FIG. 4 is a diagram showing an example of a difficulty shape pattern registered in advance in the difficulty shape pattern determination table. FIG. 4 is a diagram showing an example of optimum processing conditions suitable for each shape stored in the processing condition table. 5 is a flowchart illustrating an operation of a method for setting processing conditions by laser processing. 1 Processing condition setting device 3 Input device 5 Program shape creating means 7 Actual program shape and memory 9 Difficulty shape pattern determination table 11 Shape determination means 13 Processing Condition table 15 …… Output device

Claims (1)

(57) [Claims] 1. A plate material (W) inputted from an input device (3).

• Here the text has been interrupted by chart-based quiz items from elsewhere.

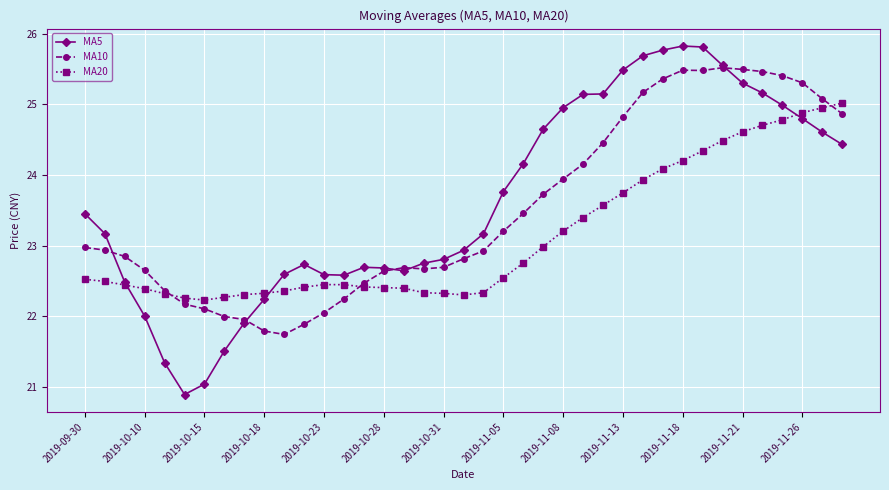

Rank the series by their maximum value, from highest to lowest.

MA5, MA10, MA20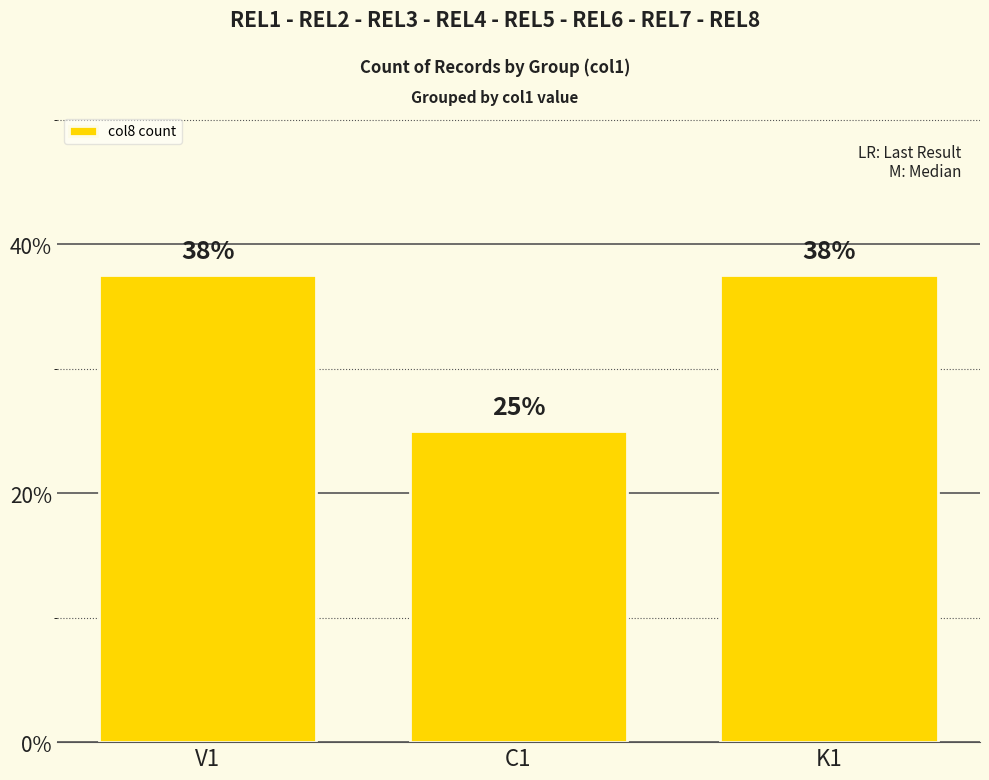

Are the bars horizontal?

No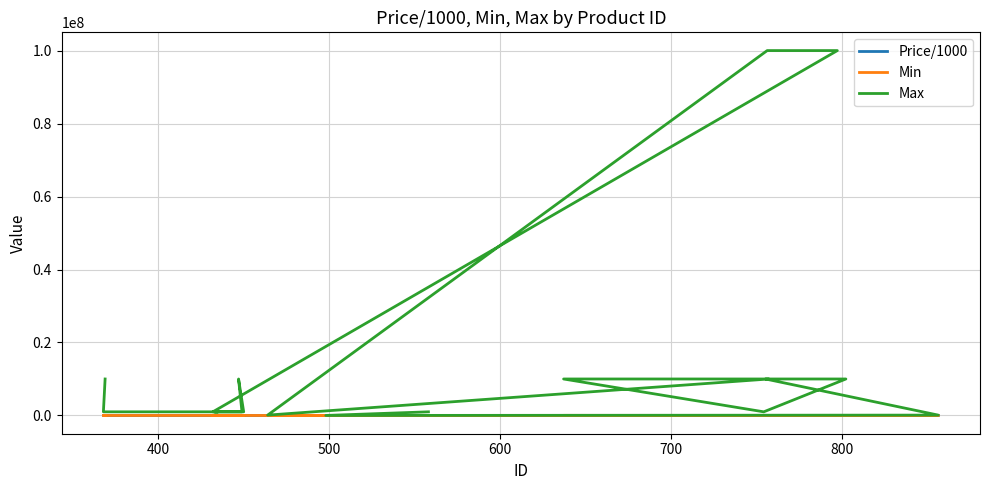

List the series in order of their peak value, lowest first.

Price/1000, Min, Max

Program shape creating means (5) for creating a cutting path and a program shape for laser processing from the material, plate thickness, and necessary program data of the workpiece, and temporarily storing the actual program shape created by the program shape creating means (5). And a difficulty shape pattern determination table (9) in which a plurality of difficulty shape patterns for determination are registered in advance.
Shape determining means (11) for comparing a program shape described in a memory (7) with a difficulty shape pattern registered in the difficulty shape pattern determination table (9);
Each processing condition corresponding to a plurality of difficulty shape patterns and each processing condition corresponding to a plurality of ease shape patterns are set, and the shape determination means (11)
A processing condition table (13) for outputting the processing condition for the difficulty shape pattern or the processing condition for the ease shape pattern to the output device (15) based on the result determined in (1). Processing condition setting device.